The problem is worsened by the strong international capital inflow in Brazil which allowed a large number of people to finally purchase a car. This led to a considerable increase in fuel use which could not be matched by the local ethanol production (in Brazil almost all cars are flex: this mean they operate with ethanol and gasoline) due to the aforementioned production problems. This created a rather odd situation where Brazil was being forced to import ethanol from the US to cover for its short term needs, but even that did not solve the problem.
This meant that the Brazilian oil company Petrobras was forced to import gasoline again, something I had stopped doing back in 2010 when ethanol use in Brazil actually became larger than gasoline. To make things worse, Dilma Rousseff’s government demanded that gasoline to be sold at subsidized prices in order to prevent inflation. The end effect was that the oil company showed the world's second worst result for the second quarter of 2012 and that the local ethanol market sank even further due to the public's preference for ethanol compared to gasoline due to the latter offering higher mileage (ethanol has 76% of the power of gasoline) and the fact Brazil does not allow diesel cars.
In America, the problem is a little different. The country is facing a disastrous corn harvest due to the worst drought since 1956, and its production is expected to fall by over 15%: the worst for the last seventeen years. To make matters worse, corn is edible and thus suffers from a strong “food x fuel” agenda. And never mind that the varieties used for fuel are not really edible: all of its opponents claim that using corn as fuel will create world famine. Moreover, if we consider that 4 in 10 bushels of corn produced in the US end up as ethanol and that the Renewable Fuels Standard requires 13.2 billion gallons of ethanol to be added to gasoline this year, we will see that, unless the country starts to imports it, it simply won’t have it.
Europe has a unique opportunity to produce ethanol for these two markets, which are the largest consumers in the world. In the specific case of Brazil, the import rate of 20% for ethanol ceased to exist a few years ago, and in the case of the US, the so called VEETC (Volumetric Ethanol Excise Tax Credit) which created a import tariff of 54 cents per gallon also was cancelled last year. This means that there is a market basically free of import taxes of a product which is unable to obtain internally at the required amounts.
So, if there is a right moment to pull from that drawer that old ethanol project, this is it, as both the US and Brazil are unable to generate enough feedstock for their ethanol needs due to environmental reasons in the US and underproduction in Brazil. Many times we heard that the biofuel market in Europe is very limited due to several unsuccessful attempts to implement it (like Germany with the E10), and therefore we have seen little investor interest for cellulosic ethanol or first generation ethanol projects. Well, that problem is partially solved: the U.S. government acknowledges that it will take around five years for its corn production to return to normal, and at least until the Olympics you can be certain Brazilians will continue to purchase cars at abnormal high levels, thus keeping the pressure on its already battered ethanol production.

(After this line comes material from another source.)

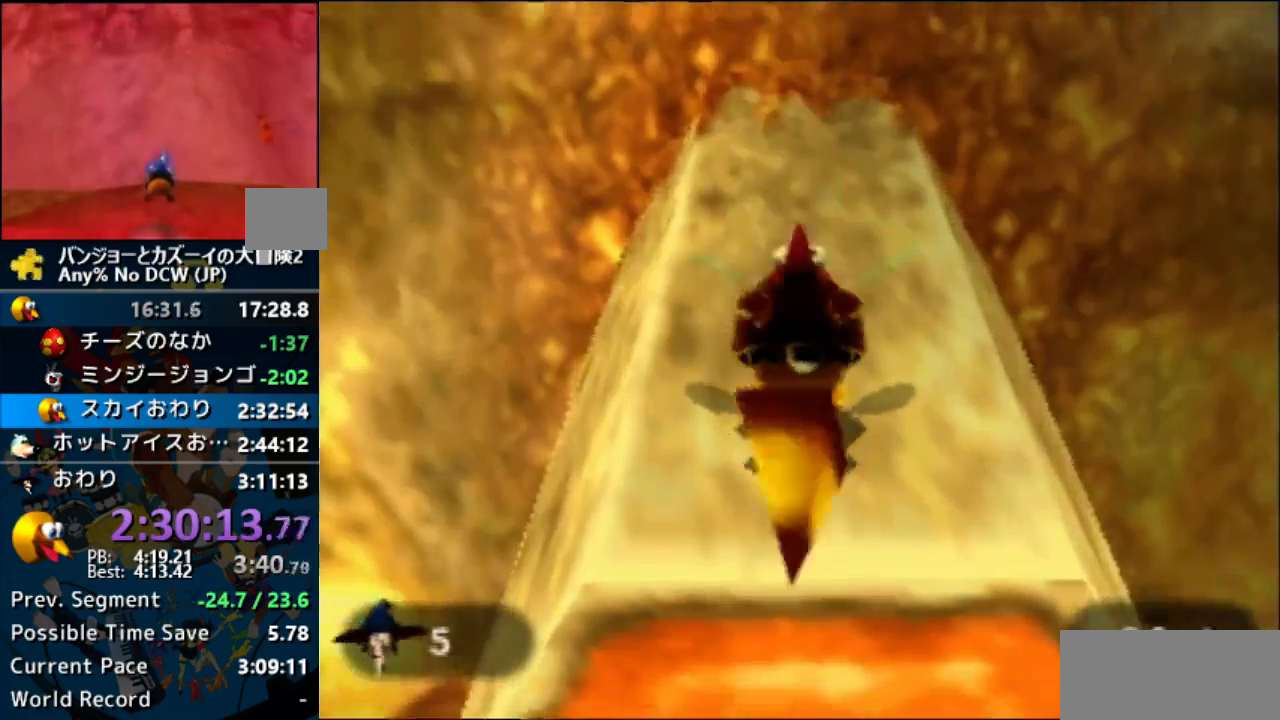
{"dt_ms": 500, "buttons": ["Z"], "left_stick": "center", "events": [[133, "A", "down"], [233, "A", "up"], [433, "Z", "down"]]}
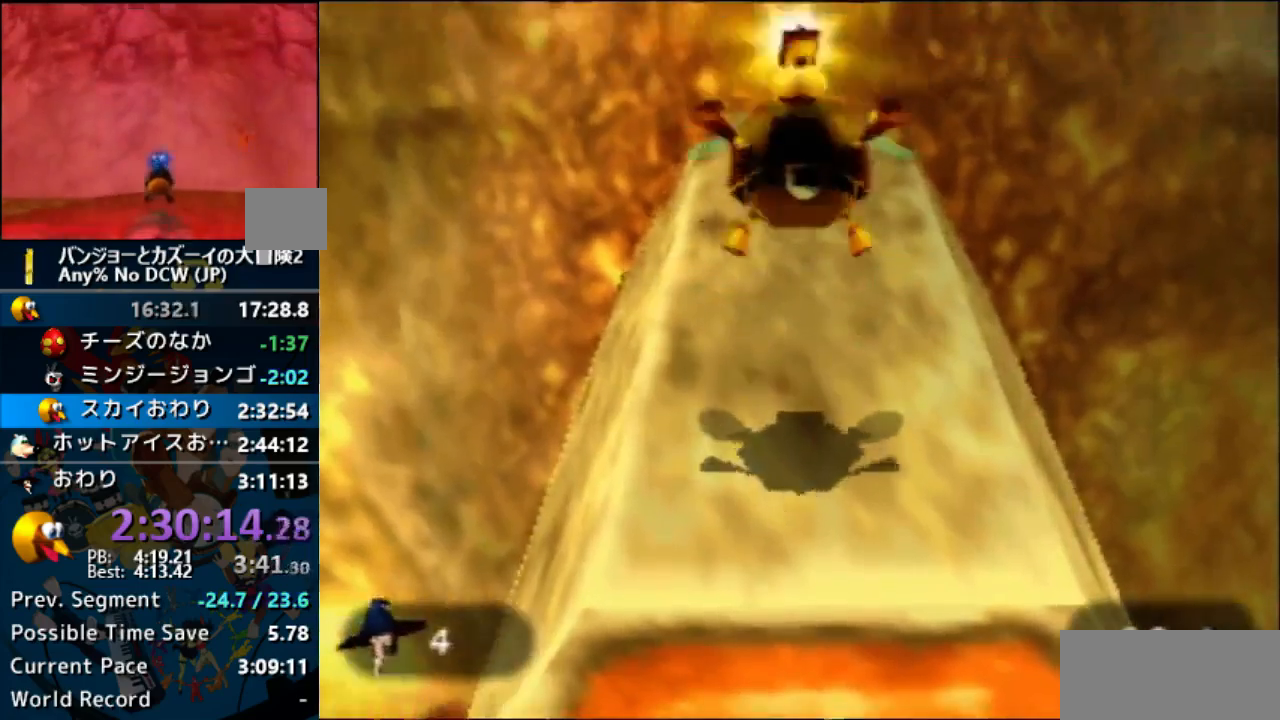
{"dt_ms": 500, "buttons": [], "left_stick": "center", "events": [[33, "Z", "up"], [267, "A", "down"], [367, "A", "up"]]}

Both Brazil and the US are countries in which ethanol is already a reality and therefore can hardly live without it, especially in the case of Brazil, where all the pumps carry E100 and everyone mixes it regularly with gasoline. So, regardless on the size of the ethanol market in Europe, those 2 ethanol superpowers markets are there for the taking, so if Europe does not take the lead, others such as India, Australia, etc will. Now is the time.